The results of a CyberPHA look very much like a hazard and operability (HAZOP) worksheet. They are usually presented in a tabular format and contain a large amount of information. Unfortunately, the tabular format can be difficult to interpret by those not familiar with CyberPHAs. Figure 1 is an example.
Figure 1: Sample of a CyberPHA table
Bowtie diagrams are a graphical way to depict pathways from the cause, the top event, and the consequence. The diagram—which resembles a man’s bowtie—graphically shows the progression of events. It depicts the different causes and consequences of an event, and the different prevention and mitigation controls that are in place to reduce the risk. Figure 2 is an example.
Figure 2: Example of CyberPHA Results Illustrated in a Bowtie Diagram
It is possible to take high risk scenarios and show the before (with no barriers or controls in place) and after (with existing and recommended barriers) snapshots for comparison.
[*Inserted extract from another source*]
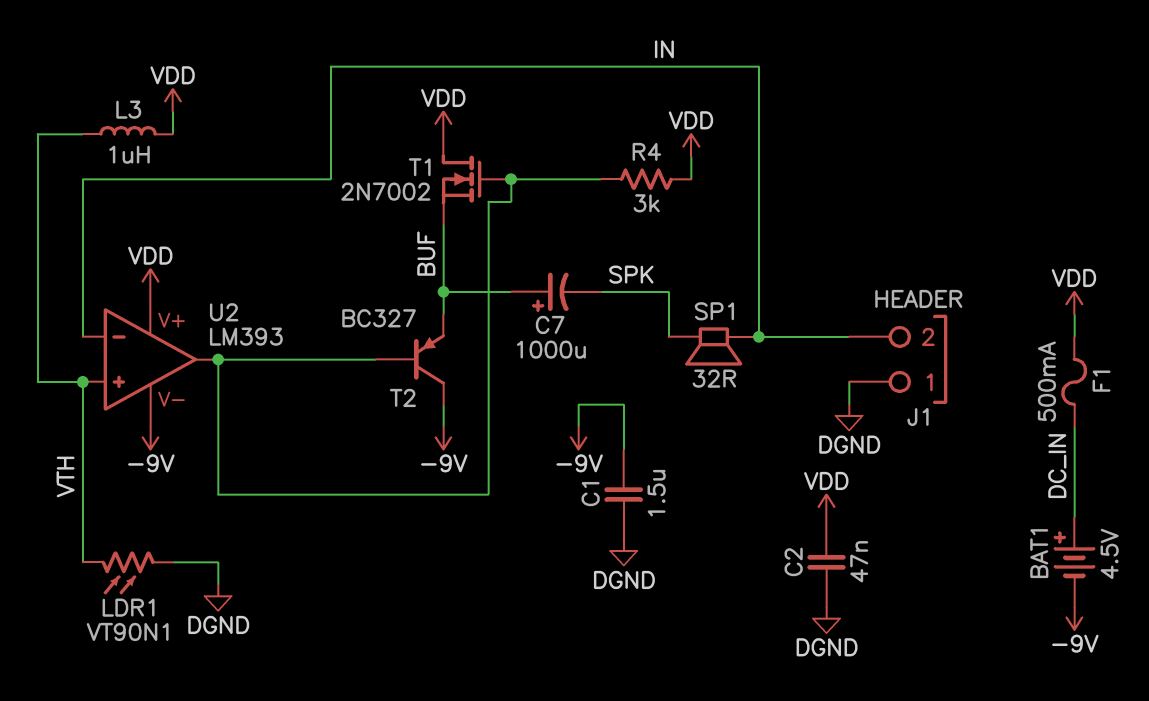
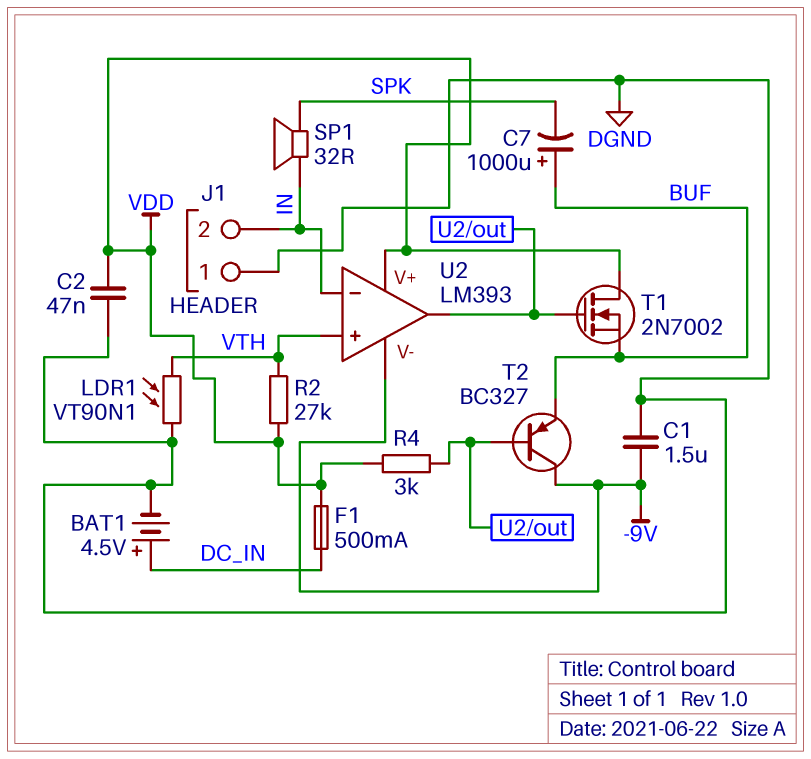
BAT1: 4.5V (plus DC_IN, minus -9V) -> 4.5V (plus DC_IN, minus DGND)
L3: 1uH (VDD, VTH) -> none
R2: none -> 27k (VDD, VTH)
Bowtie diagrams provide a more graphical and intuitive representation of complex risk assessments compared to a CyberPHA table, making them more easily comprehended by stakeholders and management than mere tables. Fortunately, minimal effort is needed to generate Bowties from existing CyberPHA results, as automated tools are available. [JC1] . Even better, Bowtie templates can be created for more common scenarios, and libraries can be created to help drive efficiency.